Johannes Kepler Symposium für Mathematik

Im Rahmen des Johannes-Kepler-Symposiums für Mathematik wird em.Univ.Prof. Dr. Herbert Boller, Institut für Anorganische Chemie, JKU Linz, am Wed, May 5, 2004 um 17:00 Uhr im HS 10 einen öffentlichen Vortrag (mit anschließender Diskussion) zum Thema "RÖNTGENSTRUKTURANALYSE - zu Perutz' Zeiten ein unsicheres Langzeitprojekt, heute (fast) Routine" halten, zu dem die Veranstalter des Symposiums,

O.Univ.-Prof. Dr. Ulrich Langer,
Univ.-Prof. Dr. Gerhard Larcher
A.Univ.-Prof. Dr. Jürgen Maaß, und
die ÖMG (Österreichische Mathematische Gesellschaft)

hiermit herzlich einladen.

Series A - General Colloquium:

The intention is to present general information not only to experts, but also to students and guests from outside the mathematical institutes.

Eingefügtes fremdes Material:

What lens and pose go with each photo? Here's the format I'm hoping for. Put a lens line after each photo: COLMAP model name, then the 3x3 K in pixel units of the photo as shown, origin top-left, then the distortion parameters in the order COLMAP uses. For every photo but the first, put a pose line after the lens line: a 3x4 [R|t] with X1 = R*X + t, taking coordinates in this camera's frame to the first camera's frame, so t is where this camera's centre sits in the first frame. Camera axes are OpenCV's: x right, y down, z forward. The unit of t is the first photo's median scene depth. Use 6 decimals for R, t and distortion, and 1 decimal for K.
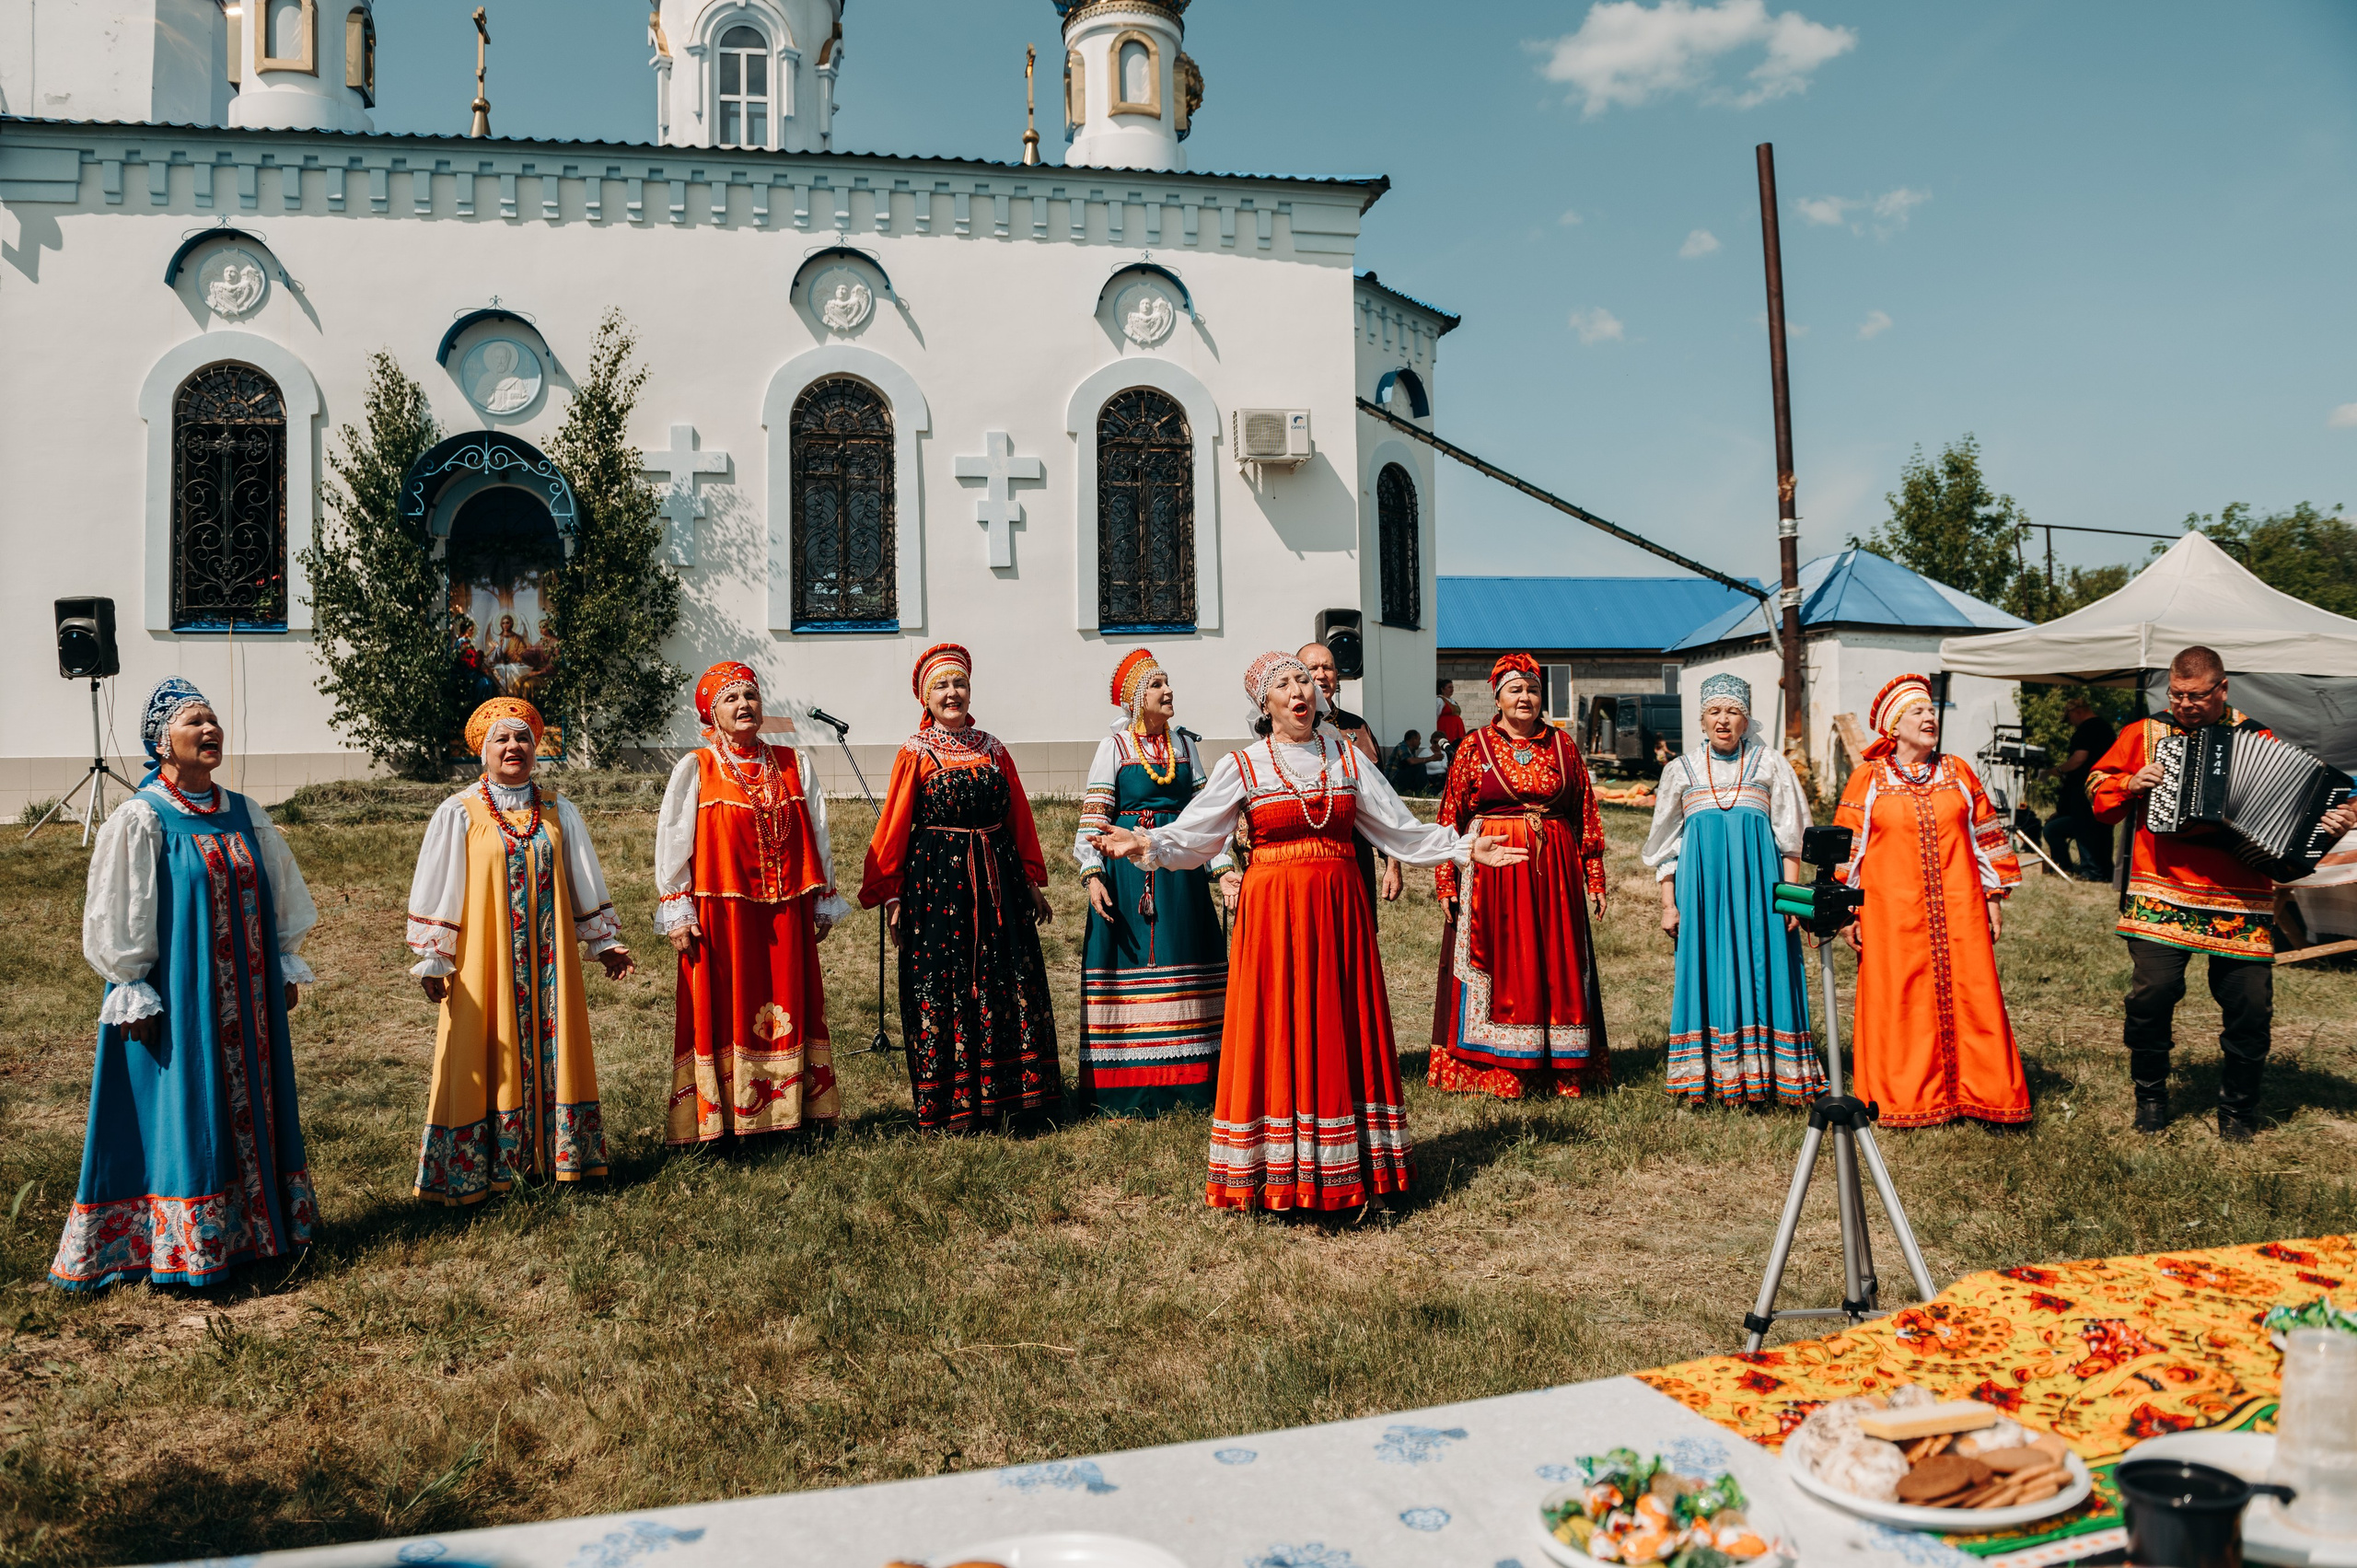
lens RADIAL K [[1621.9, 0, 1178.5], [0, 1621.9, 784.0], [0, 0, 1]] dist [-0.047849, 0.000671]
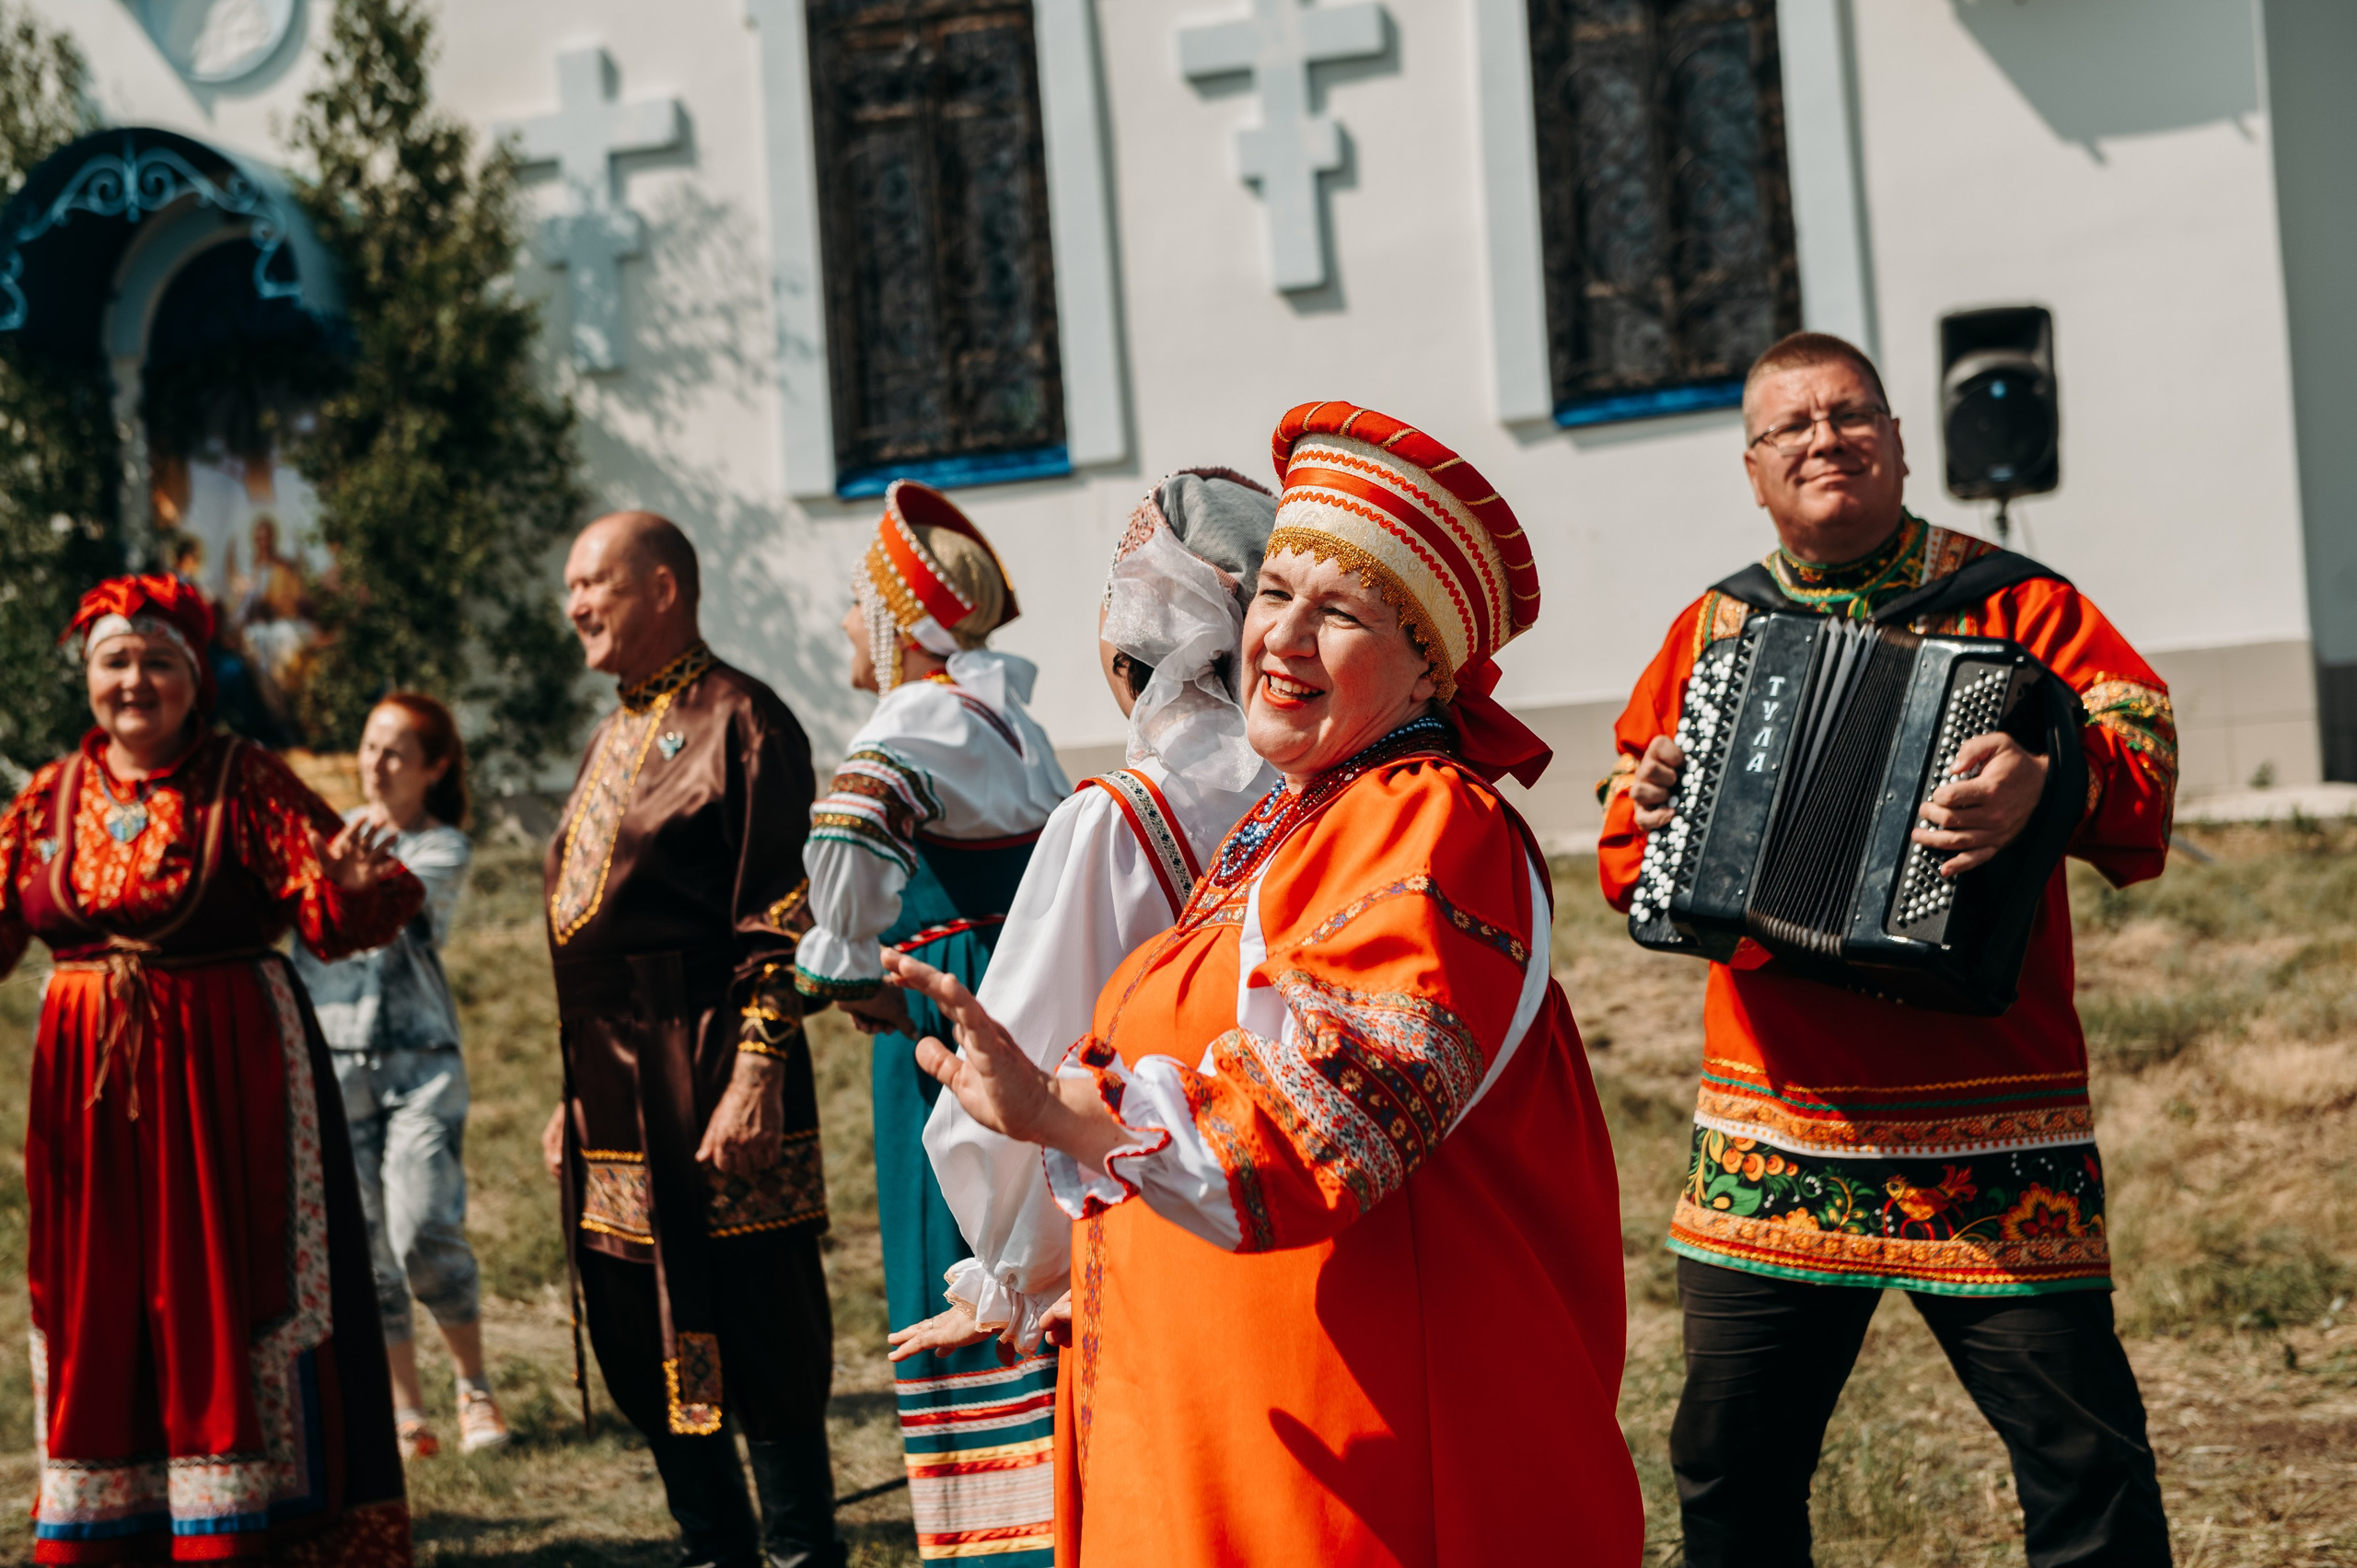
lens RADIAL K [[4162.8, 0, 1178.5], [0, 4162.8, 784.0], [0, 0, 1]] dist [0.110949, 0.204090]
pose [[0.878986, -0.057803, -0.473331, 0.358848], [0.058595, 0.998196, -0.013088, 0.001220], [0.473233, -0.016231, 0.880788, 0.072879]]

RÖNTGENSTRUKTURANALYSE - zu Perutz' Zeiten ein unsicheres Langzeitprojekt, heute (fast) Routine

Das grundsätzliche Problem der Röntgenstrukturanalyse besteht darin, dass nur die Intensitäten, aber nicht die Phasen der gebeugten Wellen gemessen werden können (sog. Phasenproblem). In dem Vortrag sollen die mathematischen Wege - auch in ihrer historischen Entwicklung - skizziert werden, mit denen unter Einbeziehung chemischer Information dieses Problem überwunden werden kann. Die großen methodischen Fortschritte seit der klassischen "heroischen" Periode der Kristallstrukturanalyse, in die auch noch die bahnbrechenden Arbeiten Perutz' fallen, sind nur durch ein Zusammenspiel neuer theoretischer Ansätze mit den Möglichkeiten digitaler Datenerfassung und -manipulation möglich geworden.